Republicans should stop wasting their time on Immigration until after we elect more Senators and Congressmen/women in November. Dems are just playing games, have no intention of doing anything to solves this decades old problem. We can pass great legislation after the Red Wave!— Donald J. Trump (@realDonaldTrump) June 22, 2018
"Dems are just playing games, have no intention of doing anything to solves this decade old problem. We can pass great legislation after the Red Wave!"
Earlier in the week, Trump personally rallied members to support the immigration legislation - the product of weeks of delicate negotiations between centrists and conservatives - and told Republican lawmakers he was with them "1,000 per cent".
Trump's tweet caused an upheaval amongst members of his party, reports The Hill.
"Our conference is still in the throes of negotiations," said retiring Represetative Ileana Ros-Lehtinen of Florida.
"Torpedoed by tweet. Tweet-pedoed," centrist Representative Ryan Costello tweeted.
Republican leaders, however, say they are still aiming for a vote next week, with negotiations planned for this weekend.

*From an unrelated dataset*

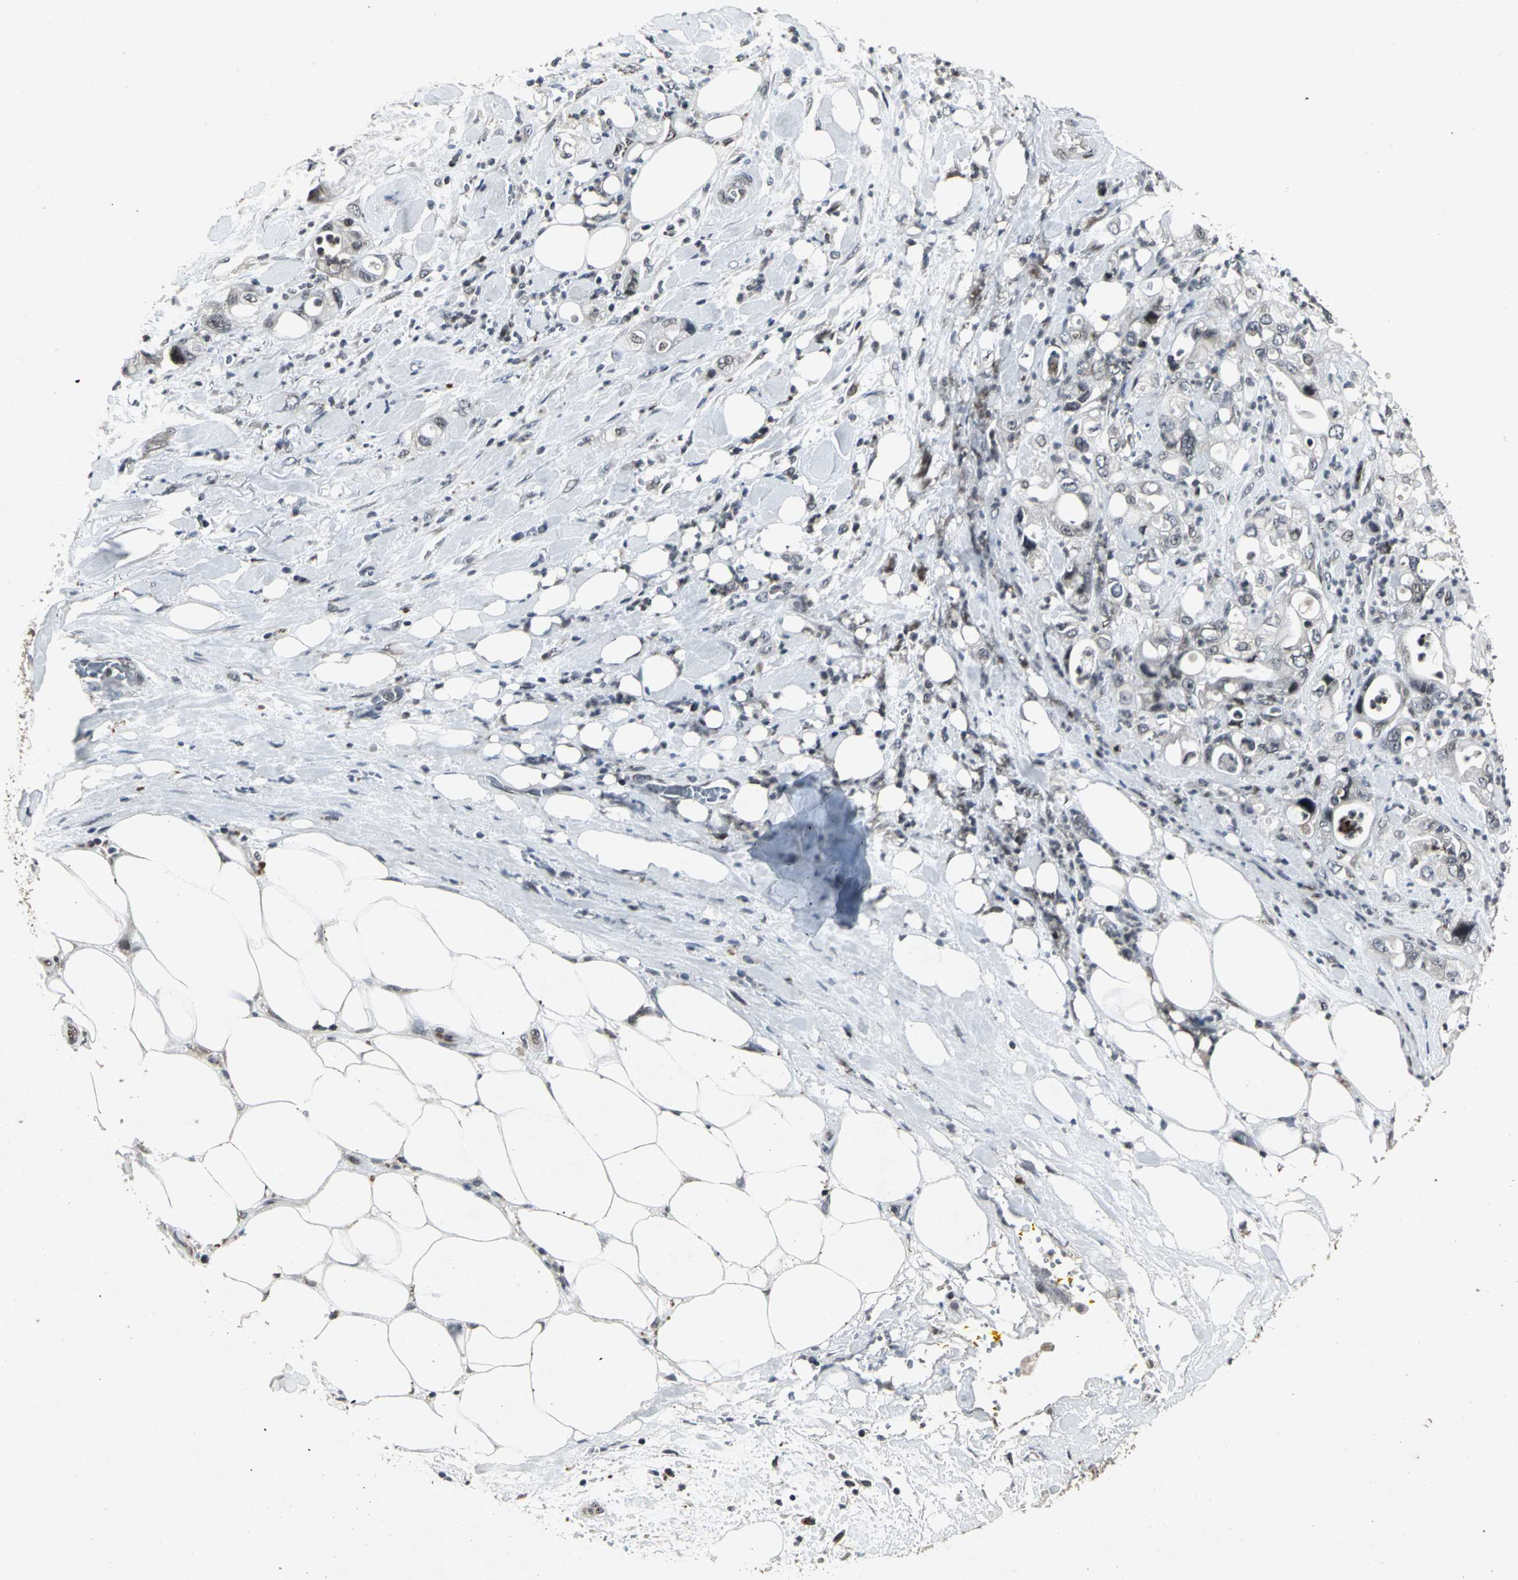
{"staining": {"intensity": "moderate", "quantity": "<25%", "location": "nuclear"}, "tissue": "pancreatic cancer", "cell_type": "Tumor cells", "image_type": "cancer", "snomed": [{"axis": "morphology", "description": "Adenocarcinoma, NOS"}, {"axis": "topography", "description": "Pancreas"}], "caption": "Immunohistochemistry of human pancreatic cancer exhibits low levels of moderate nuclear staining in approximately <25% of tumor cells.", "gene": "SH2B3", "patient": {"sex": "male", "age": 70}}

They also downplayed the potential impact of Trump's tweet.
The House on Thursday rejected a more hard-line immigration measure sponsored by Judiciary Committee Chairman Bob Goodlatte in a 193-231 vote.
A vote on the compromise bill was initially scheduled for Thursday but then pushed back to Friday as it became clear there wasn't enough support for the measure.
Some party lawmakers also complained they didn't have enough time to read and digest the nearly 300-page measure that was rolled out late Tuesday night.
Meanwhile, some hard-line conservatives who are opposed to the compromise measure were cheering Trump's tweet on Friday, a sign of the impact they think it will have.